[Start of section]

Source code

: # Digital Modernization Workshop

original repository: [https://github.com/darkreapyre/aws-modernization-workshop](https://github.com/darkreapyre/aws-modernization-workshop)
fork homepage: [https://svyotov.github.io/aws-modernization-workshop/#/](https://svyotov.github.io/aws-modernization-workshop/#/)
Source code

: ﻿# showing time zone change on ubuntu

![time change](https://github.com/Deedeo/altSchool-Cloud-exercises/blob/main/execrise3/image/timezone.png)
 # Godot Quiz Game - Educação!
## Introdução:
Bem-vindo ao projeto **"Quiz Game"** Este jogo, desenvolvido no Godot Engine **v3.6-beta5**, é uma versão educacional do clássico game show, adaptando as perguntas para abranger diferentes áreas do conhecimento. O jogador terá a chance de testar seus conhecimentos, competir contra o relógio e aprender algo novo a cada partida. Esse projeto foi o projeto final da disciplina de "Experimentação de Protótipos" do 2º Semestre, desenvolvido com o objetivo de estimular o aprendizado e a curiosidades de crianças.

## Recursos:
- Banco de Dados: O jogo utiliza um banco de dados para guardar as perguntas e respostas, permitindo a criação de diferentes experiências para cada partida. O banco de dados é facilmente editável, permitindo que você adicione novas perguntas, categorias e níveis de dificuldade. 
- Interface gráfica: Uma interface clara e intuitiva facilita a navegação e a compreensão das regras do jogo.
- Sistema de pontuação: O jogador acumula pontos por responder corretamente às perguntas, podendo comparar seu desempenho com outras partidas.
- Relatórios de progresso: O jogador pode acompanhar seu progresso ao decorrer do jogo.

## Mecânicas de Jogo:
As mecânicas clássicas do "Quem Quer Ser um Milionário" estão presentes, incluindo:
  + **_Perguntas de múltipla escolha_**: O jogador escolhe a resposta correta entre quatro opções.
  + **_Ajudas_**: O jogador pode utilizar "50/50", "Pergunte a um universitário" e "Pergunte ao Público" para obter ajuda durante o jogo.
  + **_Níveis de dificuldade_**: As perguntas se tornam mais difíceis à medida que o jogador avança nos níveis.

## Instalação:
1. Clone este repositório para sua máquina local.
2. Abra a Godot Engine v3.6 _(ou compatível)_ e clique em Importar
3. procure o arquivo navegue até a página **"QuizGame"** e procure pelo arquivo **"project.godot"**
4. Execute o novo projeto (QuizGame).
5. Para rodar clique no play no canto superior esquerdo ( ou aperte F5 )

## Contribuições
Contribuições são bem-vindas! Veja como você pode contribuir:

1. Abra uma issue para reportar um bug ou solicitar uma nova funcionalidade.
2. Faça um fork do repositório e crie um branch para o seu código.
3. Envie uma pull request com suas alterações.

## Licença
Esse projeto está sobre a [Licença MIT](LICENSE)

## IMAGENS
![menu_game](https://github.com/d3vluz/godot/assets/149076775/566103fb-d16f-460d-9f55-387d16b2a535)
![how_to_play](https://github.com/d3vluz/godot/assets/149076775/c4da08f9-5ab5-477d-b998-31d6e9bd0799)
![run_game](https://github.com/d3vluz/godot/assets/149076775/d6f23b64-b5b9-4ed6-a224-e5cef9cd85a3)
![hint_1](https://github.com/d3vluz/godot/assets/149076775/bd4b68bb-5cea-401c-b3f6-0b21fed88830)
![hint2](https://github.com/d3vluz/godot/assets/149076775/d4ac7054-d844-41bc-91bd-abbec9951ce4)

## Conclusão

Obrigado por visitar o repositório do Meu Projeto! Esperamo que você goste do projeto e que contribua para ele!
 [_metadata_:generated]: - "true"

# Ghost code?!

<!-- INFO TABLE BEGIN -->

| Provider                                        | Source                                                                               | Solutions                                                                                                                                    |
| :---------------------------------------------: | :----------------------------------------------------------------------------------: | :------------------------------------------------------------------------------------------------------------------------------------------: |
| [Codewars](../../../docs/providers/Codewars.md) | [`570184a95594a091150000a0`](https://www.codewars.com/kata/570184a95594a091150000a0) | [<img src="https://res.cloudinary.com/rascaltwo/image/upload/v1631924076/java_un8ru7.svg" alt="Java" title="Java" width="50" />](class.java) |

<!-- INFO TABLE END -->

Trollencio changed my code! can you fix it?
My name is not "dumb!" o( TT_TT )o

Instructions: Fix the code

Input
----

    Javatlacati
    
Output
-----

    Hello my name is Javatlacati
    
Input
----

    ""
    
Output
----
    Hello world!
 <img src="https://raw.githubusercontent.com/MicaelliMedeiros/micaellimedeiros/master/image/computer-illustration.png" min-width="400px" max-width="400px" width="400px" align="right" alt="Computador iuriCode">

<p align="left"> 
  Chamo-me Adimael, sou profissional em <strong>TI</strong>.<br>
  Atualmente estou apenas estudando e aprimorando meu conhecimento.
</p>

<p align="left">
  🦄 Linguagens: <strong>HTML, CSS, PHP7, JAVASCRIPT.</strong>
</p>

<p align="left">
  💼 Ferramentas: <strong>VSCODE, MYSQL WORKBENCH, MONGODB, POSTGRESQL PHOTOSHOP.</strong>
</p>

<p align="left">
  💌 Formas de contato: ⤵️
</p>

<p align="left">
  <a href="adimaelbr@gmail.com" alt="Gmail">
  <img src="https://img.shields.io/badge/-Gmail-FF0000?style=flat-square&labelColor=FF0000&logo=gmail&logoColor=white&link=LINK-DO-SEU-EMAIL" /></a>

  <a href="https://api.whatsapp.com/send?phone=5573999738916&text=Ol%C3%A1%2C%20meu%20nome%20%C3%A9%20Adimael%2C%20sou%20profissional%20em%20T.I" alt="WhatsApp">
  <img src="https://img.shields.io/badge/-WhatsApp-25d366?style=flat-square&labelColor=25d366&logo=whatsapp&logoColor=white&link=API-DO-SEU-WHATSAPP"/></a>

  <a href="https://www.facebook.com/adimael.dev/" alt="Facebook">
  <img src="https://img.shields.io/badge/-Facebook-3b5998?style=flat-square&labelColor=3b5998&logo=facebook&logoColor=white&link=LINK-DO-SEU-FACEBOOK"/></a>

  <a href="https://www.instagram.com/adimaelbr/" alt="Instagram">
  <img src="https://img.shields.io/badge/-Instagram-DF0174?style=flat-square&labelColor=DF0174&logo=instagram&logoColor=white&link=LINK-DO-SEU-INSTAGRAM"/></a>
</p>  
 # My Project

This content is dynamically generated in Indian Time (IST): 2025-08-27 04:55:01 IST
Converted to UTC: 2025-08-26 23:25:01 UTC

[End of section]

**DIRECTIONS FOR THIS TASK:** Type out the text in every one of the rows above, word for word and line for line, with no changes.

**SOLVED EXERCISE:**
Source code

: # Digital Modernization Workshop

original repository: [https://github.com/darkreapyre/aws-modernization-workshop](https://github.com/darkreapyre/aws-modernization-workshop)
fork homepage: [https://svyotov.github.io/aws-modernization-workshop/#/](https://svyotov.github.io/aws-modernization-workshop/#/)
Source code

: ﻿# showing time zone change on ubuntu

![time change](https://github.com/Deedeo/altSchool-Cloud-exercises/blob/main/execrise3/image/timezone.png)
 # Godot Quiz Game - Educação!
## Introdução:
Bem-vindo ao projeto **"Quiz Game"** Este jogo, desenvolvido no Godot Engine **v3.6-beta5**, é uma versão educacional do clássico game show, adaptando as perguntas para abranger diferentes áreas do conhecimento. O jogador terá a chance de testar seus conhecimentos, competir contra o relógio e aprender algo novo a cada partida. Esse projeto foi o projeto final da disciplina de "Experimentação de Protótipos" do 2º Semestre, desenvolvido com o objetivo de estimular o aprendizado e a curiosidades de crianças.

## Recursos:
- Banco de Dados: O jogo utiliza um banco de dados para guardar as perguntas e respostas, permitindo a criação de diferentes experiências para cada partida. O banco de dados é facilmente editável, permitindo que você adicione novas perguntas, categorias e níveis de dificuldade. 
- Interface gráfica: Uma interface clara e intuitiva facilita a navegação e a compreensão das regras do jogo.
- Sistema de pontuação: O jogador acumula pontos por responder corretamente às perguntas, podendo comparar seu desempenho com outras partidas.
- Relatórios de progresso: O jogador pode acompanhar seu progresso ao decorrer do jogo.

## Mecânicas de Jogo:
As mecânicas clássicas do "Quem Quer Ser um Milionário" estão presentes, incluindo:
  + **_Perguntas de múltipla escolha_**: O jogador escolhe a resposta correta entre quatro opções.
  + **_Ajudas_**: O jogador pode utilizar "50/50", "Pergunte a um universitário" e "Pergunte ao Público" para obter ajuda durante o jogo.
  + **_Níveis de dificuldade_**: As perguntas se tornam mais difíceis à medida que o jogador avança nos níveis.

## Instalação:
1. Clone este repositório para sua máquina local.
2. Abra a Godot Engine v3.6 _(ou compatível)_ e clique em Importar
3. procure o arquivo navegue até a página **"QuizGame"** e procure pelo arquivo **"project.godot"**
4. Execute o novo projeto (QuizGame).
5. Para rodar clique no play no canto superior esquerdo ( ou aperte F5 )

## Contribuições
Contribuições são bem-vindas! Veja como você pode contribuir:

1. Abra uma issue para reportar um bug ou solicitar uma nova funcionalidade.
2. Faça um fork do repositório e crie um branch para o seu código.
3. Envie uma pull request com suas alterações.

## Licença
Esse projeto está sobre a [Licença MIT](LICENSE)

## IMAGENS
![menu_game](https://github.com/d3vluz/godot/assets/149076775/566103fb-d16f-460d-9f55-387d16b2a535)
![how_to_play](https://github.com/d3vluz/godot/assets/149076775/c4da08f9-5ab5-477d-b998-31d6e9bd0799)
![run_game](https://github.com/d3vluz/godot/assets/149076775/d6f23b64-b5b9-4ed6-a224-e5cef9cd85a3)
![hint_1](https://github.com/d3vluz/godot/assets/149076775/bd4b68bb-5cea-401c-b3f6-0b21fed88830)
![hint2](https://github.com/d3vluz/godot/assets/149076775/d4ac7054-d844-41bc-91bd-abbec9951ce4)

## Conclusão

Obrigado por visitar o repositório do Meu Projeto! Esperamo que você goste do projeto e que contribua para ele!
 [_metadata_:generated]: - "true"

# Ghost code?!

<!-- INFO TABLE BEGIN -->

| Provider                                        | Source                                                                               | Solutions                                                                                                                                    |
| :---------------------------------------------: | :----------------------------------------------------------------------------------: | :------------------------------------------------------------------------------------------------------------------------------------------: |
| [Codewars](../../../docs/providers/Codewars.md) | [`570184a95594a091150000a0`](https://www.codewars.com/kata/570184a95594a091150000a0) | [<img src="https://res.cloudinary.com/rascaltwo/image/upload/v1631924076/java_un8ru7.svg" alt="Java" title="Java" width="50" />](class.java) |

<!-- INFO TABLE END -->

Trollencio changed my code! can you fix it?
My name is not "dumb!" o( TT_TT )o

Instructions: Fix the code

Input
----

    Javatlacati
    
Output
-----

    Hello my name is Javatlacati
    
Input
----

    ""
    
Output
----
    Hello world!
 <img src="https://raw.githubusercontent.com/MicaelliMedeiros/micaellimedeiros/master/image/computer-illustration.png" min-width="400px" max-width="400px" width="400px" align="right" alt="Computador iuriCode">

<p align="left"> 
  Chamo-me Adimael, sou profissional em <strong>TI</strong>.<br>
  Atualmente estou apenas estudando e aprimorando meu conhecimento.
</p>

<p align="left">
  🦄 Linguagens: <strong>HTML, CSS, PHP7, JAVASCRIPT.</strong>
</p>

<p align="left">
  💼 Ferramentas: <strong>VSCODE, MYSQL WORKBENCH, MONGODB, POSTGRESQL PHOTOSHOP.</strong>
</p>

<p align="left">
  💌 Formas de contato: ⤵️
</p>

<p align="left">
  <a href="adimaelbr@gmail.com" alt="Gmail">
  <img src="https://img.shields.io/badge/-Gmail-FF0000?style=flat-square&labelColor=FF0000&logo=gmail&logoColor=white&link=LINK-DO-SEU-EMAIL" /></a>

  <a href="https://api.whatsapp.com/send?phone=5573999738916&text=Ol%C3%A1%2C%20meu%20nome%20%C3%A9%20Adimael%2C%20sou%20profissional%20em%20T.I" alt="WhatsApp">
  <img src="https://img.shields.io/badge/-WhatsApp-25d366?style=flat-square&labelColor=25d366&logo=whatsapp&logoColor=white&link=API-DO-SEU-WHATSAPP"/></a>

  <a href="https://www.facebook.com/adimael.dev/" alt="Facebook">
  <img src="https://img.shields.io/badge/-Facebook-3b5998?style=flat-square&labelColor=3b5998&logo=facebook&logoColor=white&link=LINK-DO-SEU-FACEBOOK"/></a>

  <a href="https://www.instagram.com/adimaelbr/" alt="Instagram">
  <img src="https://img.shields.io/badge/-Instagram-DF0174?style=flat-square&labelColor=DF0174&logo=instagram&logoColor=white&link=LINK-DO-SEU-INSTAGRAM"/></a>
</p>  
 # My Project

This content is dynamically generated in Indian Time (IST): 2025-08-27 04:55:01 IST
Converted to UTC: 2025-08-26 23:25:01 UTC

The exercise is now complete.